As shown in Table 1, the study sample consisted of 1054 university students, with a slight majority being women (55.7%). The mean age was 18.7 years with a standard deviation of 1.0. Regarding the year of study, most participants were in their first year (64.4%). The majority of students attended public institutions (64.3%). The average number of siblings was 2.7 with a standard deviation of 1.7. In terms of living arrangements, the largest proportion lived with both parents (43.5%). Concerning parents’ educational level, only 11.1% had a university degree. Finally, the predominant socioeconomic level was the lowest category (1300 PEN), representing 65.7% of the sample.
Table 1. Sociodemographic characteristics of the participants.
Table 2 presents the anthropometric characteristics of the participants. The mean weight was 60.9 kg (±11.7), while the mean height was 1.6 m (±0.1). The average BMI was 23.5 (±3.8). Approximately 93.9% of the participants were non-obese, whereas 6.1% were classified as obese. Regarding waist circumference, 63.5% of the students had a normal waist circumference, while 36.5% had an altered waist circumference, which could indicate a higher risk of metabolic complications. When stratified by sex, 27.2% of men exhibited an altered waist circumference compared to 43.9% of women, indicating a higher prevalence of central adiposity among female students.
Table 2. Anthropometric characteristics of the study participants.
Table 3 presents the lifestyle characteristics of the participants. Meat and processed food consumption was the most prevalent, reported by 47.5% of students. A low frequency of consumption was also observed for foods considered healthy, such as whole grains (7.0%), legumes (19.6%), nuts (6.2%), and vegetable oils (8.2%). These dietary patterns reflect a tendency toward frequent consumption of processed foods and an insufficient intake of foods recommended for a balanced diet.
Table 3. Dietary and Lifestyle Components of the Participants.
Table 4 shows lifestyle according to BMI status. Significant differences were observed between obese individuals and water intake (p = 0.006), as well as reliable sources of vitamin B12 (p = 0.005). However, most lifestyle-related variables did not show statistically significant differences.
Table 4. Distribution of Lifestyle Components According to BMI Categories.
Table 5 presents the lifestyle according to elevated waist circumference. Significant differences were observed (p = 0.009) in the number of whole grain portions consumed per day, with a higher proportion of participants classified with elevated waist circumference (≥94 cm in men and ≥80 cm in women) among those who consumed fewer than three portions of whole grains per day. Regarding physical activity, the data revealed significant differences (p < 0.001), with a higher percentage of participants with normal waist circumference among those who reported not engaging in physical activity or engaging in less than 30 min per day.
Table 5. Lifestyle Components According to Waist Circumference Categories.
Table 6 shows the association between lifestyle factors and obesity, where a significant association (p = 0.032) was observed for legume consumption, indicating a lower likelihood of obesity. Likewise, higher intake of vitamin B12 sources (meat, fish, dairy products, eggs, fortified foods, and supplements) showed a significant association (p = 0.018).

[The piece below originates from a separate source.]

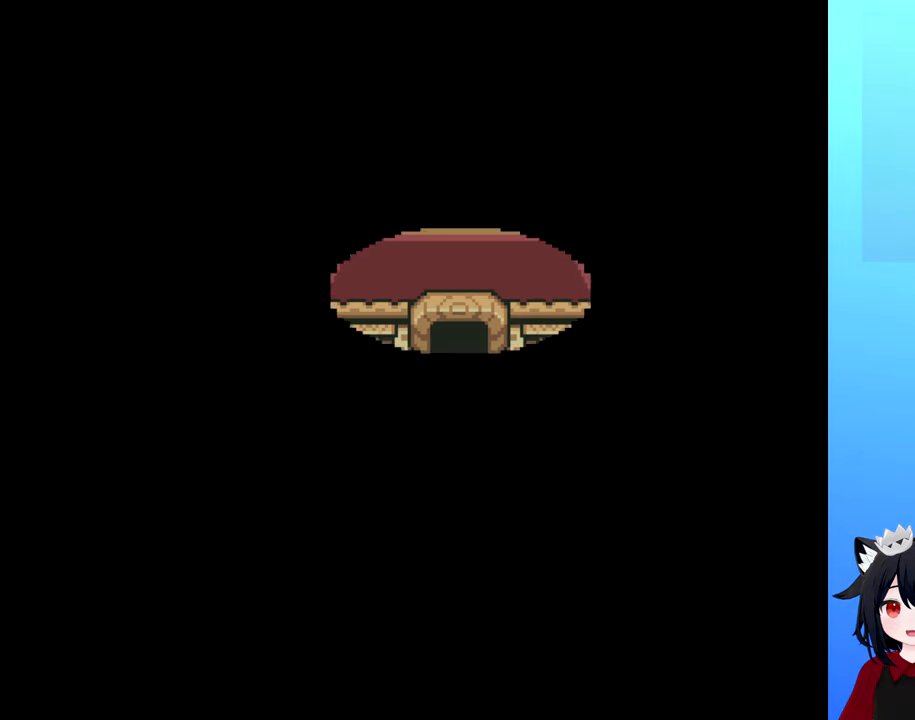
{"buttons": [], "events": [[383, "DPAD_DOWN", "up"]]}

In addition, consuming more than eight glasses of water per day was significantly associated with obesity (p = 0.015). Meanwhile, higher consumption of sweets was related to an increased probability of obesity, although this association did not reach statistical significance (p = 0.054).
Table 6. Association Between Lifestyle Components and Elevated Waist Circumference: Crude and Adjusted Poisson Regression Models.
The association between lifestyle components and elevated waist circumference is presented in Table 7. A higher intake of whole grains was significantly associated with a lower prevalence of elevated waist circumference, with a PR of 0.84 (95% CI: 0.71–0.99; p = 0.040). In contrast, not engaging in physical activity or engaging in less than 30 min per day was significantly associated with a higher prevalence of elevated waist circumference, with a PR of 1.22 (95% CI: 0.83–1.80; p < 0.001). None of the other dietary or lifestyle components showed statistically significant associations (p > 0.05), suggesting that these behaviors may not be strongly related to the outcome in this sample.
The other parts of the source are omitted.